TEXT PASSAGE START
The last selection was one of two CDs I brought with me to every CES show I attended. I use this CD as one of several when evaluating my own stereo system. It is a good test of what a hi-hat cymbal sounds like and a good representation of an acoustic bass, played by Ron Carter. The CD is PRIME CUTS, Sheffield Lab 13333-2-V,track 8, Keep Your Eye On The Sparrow, the theme music for the television show Baretta. While the LP is closer in timbral accuracy than the CD and the bass is also more extended, what I noticed using the Mojo cables, was a sound of a hi-hat, which was less inaccurate than at any other time I have heard this track. The impact of the kick drum was more pronounced than usual and there was greater bass extension as well.
The affect of using Mojo Audio cables upon the sound of my stereo system included a more vivid and lively presentation, having greater resolution and a balanced frequency response. I have reviewed and auditioned many cable products. Many of them have exhibited a “character” of one kind or another. Some may have imparted a pleasantness or unpleasantness, especially in the upper midrange or lower treble, or have created a leanness to the sound of the stereo system. What distinguishes the Mojo Audio cable from others is its absence of an audible sonic signature. Thus among its competitors which I have experienced, it comes closest to disappearing or being virtually neutral.
TEXT PASSAGE END
- **WHAT TO WORK ON**
Print the review of the Mojo Audio cables in full, word for word. The rows after this passage play no part in the work.
DATA TO EXAMINE START
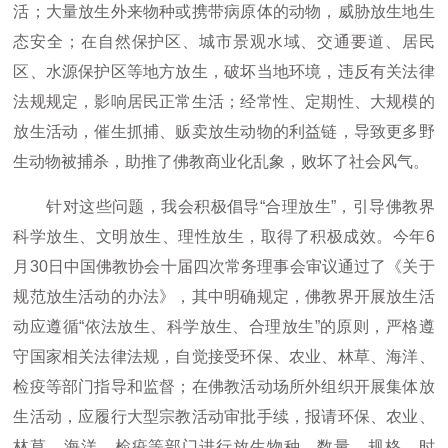
活；大量放生外来物种或携带病原体的动物，威胁放生地生
态安全；在自然保护区、城市景观水域、交通要道、居民
区、水源保护区等地方放生，破坏当地环境，违反有关法律
法规规定，影响居民正常生活；经常性、定期性、大规模的
放生活动，催生抓捕、贩卖放生动物的利益链，导致更多野
生动物被捕杀，助推了佛教商业化乱象，败坏了社会风气。
针对这些问题，我会积极倡导“合理放生”，引导佛教界
科学放生、文明放生、理性放生，取得了积极成效。今年6
月30日中国佛教协会十届四次常务理事会审议通过了《关于
规范放生活动的办法》，其中明确规定，佛教界开展放生活
动应遵循“依法放生、科学放生、合理放生”的原则，严格遵
守国家相关法律法规，自觉接受环保、农业、林草、海洋、
检疫等部门指导和监督；在佛教活动场所外组织开展集体放
生活动，应履行大型宗教活动审批手续，报请环保、农业、
林草、海洋、检疫等部门进行放生物种、数量、规格、时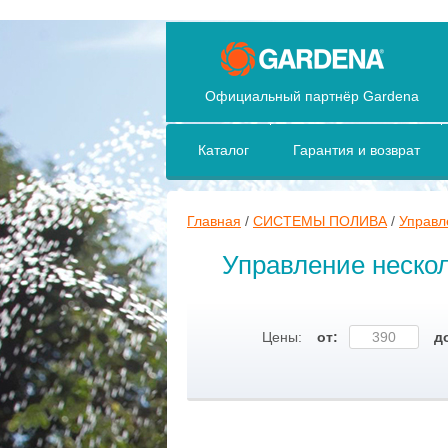
Официальный партнёр Gardena
Каталог
Гарантия и возврат
Главная
/
СИСТЕМЫ ПОЛИВА
/
Управл
Управление неско
Цены:
от:
д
DATA TO EXAMINE END
- **ANSWER**
The last selection was one of two CDs I brought with me to every CES show I attended. I use this CD as one of several when evaluating my own stereo system. It is a good test of what a hi-hat cymbal sounds like and a good representation of an acoustic bass, played by Ron Carter. The CD is PRIME CUTS, Sheffield Lab 13333-2-V,track 8, Keep Your Eye On The Sparrow, the theme music for the television show Baretta. While the LP is closer in timbral accuracy than the CD and the bass is also more extended, what I noticed using the Mojo cables, was a sound of a hi-hat, which was less inaccurate than at any other time I have heard this track. The impact of the kick drum was more pronounced than usual and there was greater bass extension as well.
The affect of using Mojo Audio cables upon the sound of my stereo system included a more vivid and lively presentation, having greater resolution and a balanced frequency response. I have reviewed and auditioned many cable products. Many of them have exhibited a “character” of one kind or another. Some may have imparted a pleasantness or unpleasantness, especially in the upper midrange or lower treble, or have created a leanness to the sound of the stereo system. What distinguishes the Mojo Audio cable from others is its absence of an audible sonic signature. Thus among its competitors which I have experienced, it comes closest to disappearing or being virtually neutral.